### [WORK REQUIRED]
Once you have read the data below, print all of it exactly.

(Recorded data)
/---

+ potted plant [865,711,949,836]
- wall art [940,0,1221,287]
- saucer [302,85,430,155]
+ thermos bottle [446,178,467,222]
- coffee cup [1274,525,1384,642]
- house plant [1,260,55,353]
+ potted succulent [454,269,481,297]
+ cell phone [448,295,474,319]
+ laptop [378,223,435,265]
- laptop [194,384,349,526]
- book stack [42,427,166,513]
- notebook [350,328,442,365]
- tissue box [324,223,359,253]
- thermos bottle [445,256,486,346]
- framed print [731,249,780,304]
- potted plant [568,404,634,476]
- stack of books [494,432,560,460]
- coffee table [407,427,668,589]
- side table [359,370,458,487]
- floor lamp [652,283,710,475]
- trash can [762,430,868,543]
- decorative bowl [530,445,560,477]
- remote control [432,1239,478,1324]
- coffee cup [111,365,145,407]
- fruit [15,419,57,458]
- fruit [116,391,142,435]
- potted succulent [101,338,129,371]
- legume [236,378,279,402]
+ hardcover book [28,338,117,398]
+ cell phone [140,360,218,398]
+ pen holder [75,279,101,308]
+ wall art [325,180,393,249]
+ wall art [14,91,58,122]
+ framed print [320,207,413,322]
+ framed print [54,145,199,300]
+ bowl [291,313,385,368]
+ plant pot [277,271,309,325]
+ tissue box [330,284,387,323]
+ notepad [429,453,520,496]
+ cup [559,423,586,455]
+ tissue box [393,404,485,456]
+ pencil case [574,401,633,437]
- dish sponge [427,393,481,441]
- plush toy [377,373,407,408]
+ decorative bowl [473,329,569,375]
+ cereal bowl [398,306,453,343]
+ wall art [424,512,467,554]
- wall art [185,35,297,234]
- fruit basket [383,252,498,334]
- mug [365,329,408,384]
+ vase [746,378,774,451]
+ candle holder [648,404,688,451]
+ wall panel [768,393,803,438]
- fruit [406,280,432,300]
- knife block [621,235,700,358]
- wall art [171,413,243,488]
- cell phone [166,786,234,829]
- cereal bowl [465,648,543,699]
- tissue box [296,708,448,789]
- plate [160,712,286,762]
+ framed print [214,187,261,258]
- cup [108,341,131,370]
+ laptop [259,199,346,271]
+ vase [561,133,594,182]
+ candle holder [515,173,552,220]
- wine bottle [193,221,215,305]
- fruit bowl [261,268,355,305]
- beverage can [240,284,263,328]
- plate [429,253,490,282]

\---

### [EXERCISE OUTPUT]
+ potted plant [865,711,949,836]
- wall art [940,0,1221,287]
- saucer [302,85,430,155]
+ thermos bottle [446,178,467,222]
- coffee cup [1274,525,1384,642]
- house plant [1,260,55,353]
+ potted succulent [454,269,481,297]
+ cell phone [448,295,474,319]
+ laptop [378,223,435,265]
- laptop [194,384,349,526]
- book stack [42,427,166,513]
- notebook [350,328,442,365]
- tissue box [324,223,359,253]
- thermos bottle [445,256,486,346]
- framed print [731,249,780,304]
- potted plant [568,404,634,476]
- stack of books [494,432,560,460]
- coffee table [407,427,668,589]
- side table [359,370,458,487]
- floor lamp [652,283,710,475]
- trash can [762,430,868,543]
- decorative bowl [530,445,560,477]
- remote control [432,1239,478,1324]
- coffee cup [111,365,145,407]
- fruit [15,419,57,458]
- fruit [116,391,142,435]
- potted succulent [101,338,129,371]
- legume [236,378,279,402]
+ hardcover book [28,338,117,398]
+ cell phone [140,360,218,398]
+ pen holder [75,279,101,308]
+ wall art [325,180,393,249]
+ wall art [14,91,58,122]
+ framed print [320,207,413,322]
+ framed print [54,145,199,300]
+ bowl [291,313,385,368]
+ plant pot [277,271,309,325]
+ tissue box [330,284,387,323]
+ notepad [429,453,520,496]
+ cup [559,423,586,455]
+ tissue box [393,404,485,456]
+ pencil case [574,401,633,437]
- dish sponge [427,393,481,441]
- plush toy [377,373,407,408]
+ decorative bowl [473,329,569,375]
+ cereal bowl [398,306,453,343]
+ wall art [424,512,467,554]
- wall art [185,35,297,234]
- fruit basket [383,252,498,334]
- mug [365,329,408,384]
+ vase [746,378,774,451]
+ candle holder [648,404,688,451]
+ wall panel [768,393,803,438]
- fruit [406,280,432,300]
- knife block [621,235,700,358]
- wall art [171,413,243,488]
- cell phone [166,786,234,829]
- cereal bowl [465,648,543,699]
- tissue box [296,708,448,789]
- plate [160,712,286,762]
+ framed print [214,187,261,258]
- cup [108,341,131,370]
+ laptop [259,199,346,271]
+ vase [561,133,594,182]
+ candle holder [515,173,552,220]
- wine bottle [193,221,215,305]
- fruit bowl [261,268,355,305]
- beverage can [240,284,263,328]
- plate [429,253,490,282]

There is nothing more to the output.